New Zealand Trade and Enterprise (NZTE): A Team of Microsoft Teams Champions
NZTE is New Zealand’s trade promotion agency, with almost half of its 800 people based overseas. One of the benchmarked leading teams is a group of export promotions advisors. The team collectively agreed to move their work to a Microsoft Teams channel in November 2022. All conversations, files, meetings, agendas, minutes and more are shared in the Teams channel for anyone to access. No matter where they are located around the world, or what time zone they’re working in, their Teams channel gives equity to everyone.
NZTE’s Beachhead Network Managers team is a poster child for how to work successfully as a team using Microsoft 365 tools. According to Katherine Fippard, director, advisory and networks:
“Within the chat we made the decision to formalize it and make a Teams channel so we don’t lose things and files don’t disappear and we know this is the one source of truth.”
“Now we’ve just got the channel and you can search it. You can go into your Teams channel, you can search for the conversation and ‘bingo!’”
Flippard said she has barely used email for this team since November 2022. She calls the time savings of working in Teams channels immeasurable, saying she no longer has to search through emails, or months of chat, to find knowledge.

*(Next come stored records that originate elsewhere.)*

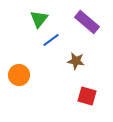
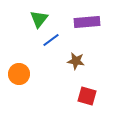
purple rectangle: rotated 45 degrees counterclockwise
orange circle: moved 1 px up
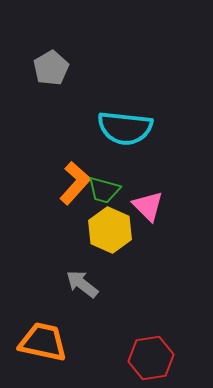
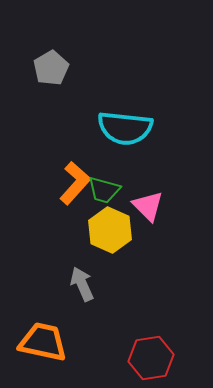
gray arrow: rotated 28 degrees clockwise
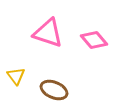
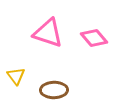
pink diamond: moved 2 px up
brown ellipse: rotated 24 degrees counterclockwise
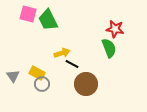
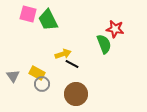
green semicircle: moved 5 px left, 4 px up
yellow arrow: moved 1 px right, 1 px down
brown circle: moved 10 px left, 10 px down
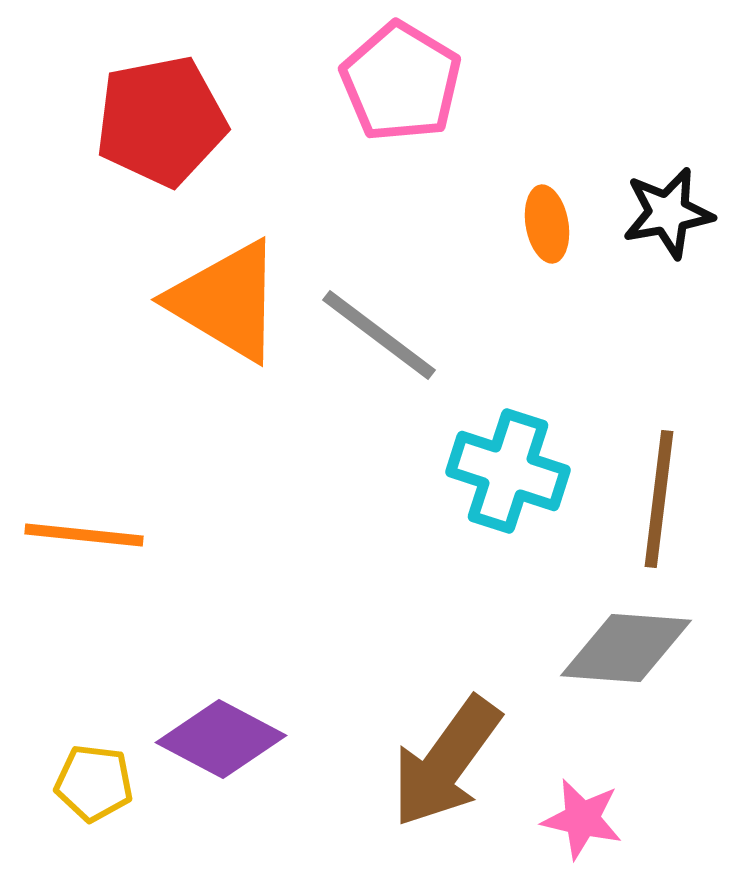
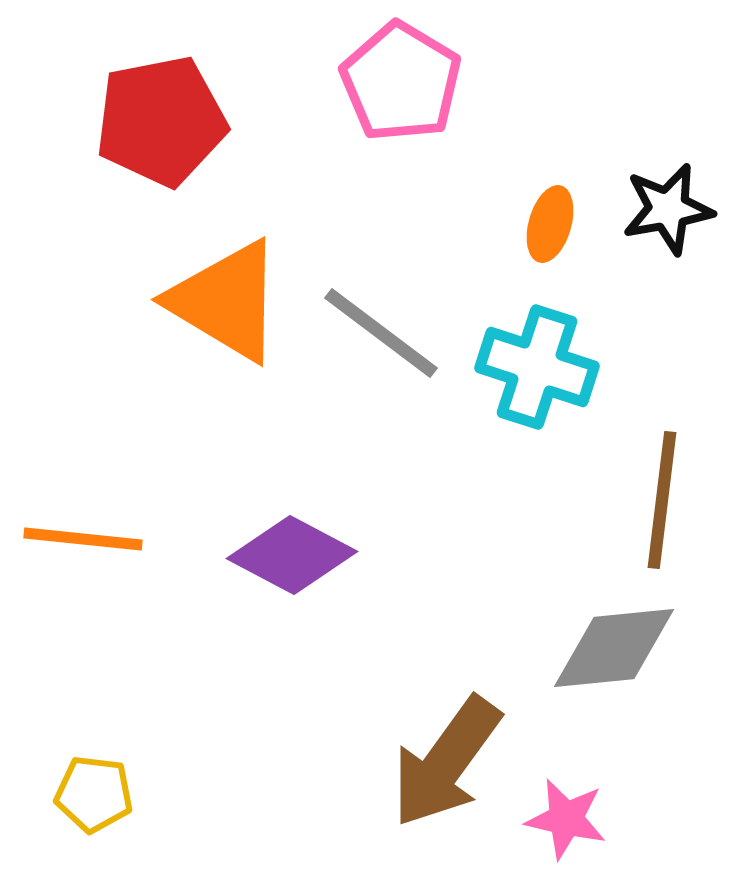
black star: moved 4 px up
orange ellipse: moved 3 px right; rotated 26 degrees clockwise
gray line: moved 2 px right, 2 px up
cyan cross: moved 29 px right, 104 px up
brown line: moved 3 px right, 1 px down
orange line: moved 1 px left, 4 px down
gray diamond: moved 12 px left; rotated 10 degrees counterclockwise
purple diamond: moved 71 px right, 184 px up
yellow pentagon: moved 11 px down
pink star: moved 16 px left
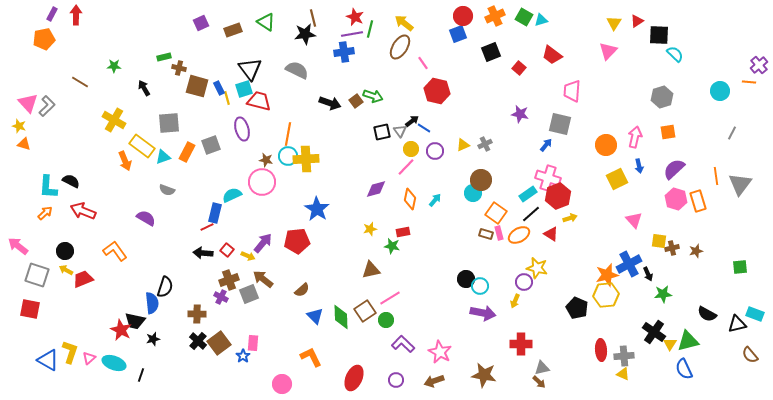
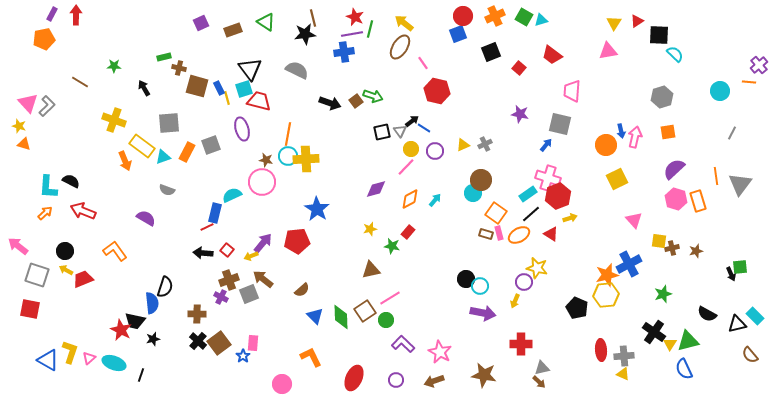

Related Article: Too Many Collaboration Apps Are Bogging Employees Down
Engage Squared: It’s All Japanese to Me
Imagine being an English-speaking software developer living in New Zealand tasked with creating an app completely in Japanese. That’s exactly what happened to Engage Squared developer Ryan Clasby.
Clasby had to create the app from scratch. His team was in a different hemisphere and time zone, which in many cases required asynchronous communications. The translation requirements for the app weren't the only challenge — the Japanese client's requirements meant Clasby and his team had to design the app in a completely new format. The team ranked No. 2 from the 67,000 benchmarked.
According to Michael Cashen, Engage Squared’s Japan country manager:
“Apart from our bi-weekly check-ins, everything went back and forth on posts in the channels,” Cashen said.
“Ryan doesn’t speak Japanese and he built the app with the UI completely in Japanese. It was quite impressive.”
Many of these inspiring case studies would remain undiscovered, without the use of workplace analytics. These case studies are now available for these organizations to promote as exemplars to drive much needed digital transformation within their respective workplaces.
The full case studies are included in SWOOP Analytics’ 2023 State of Digital Collaboration report.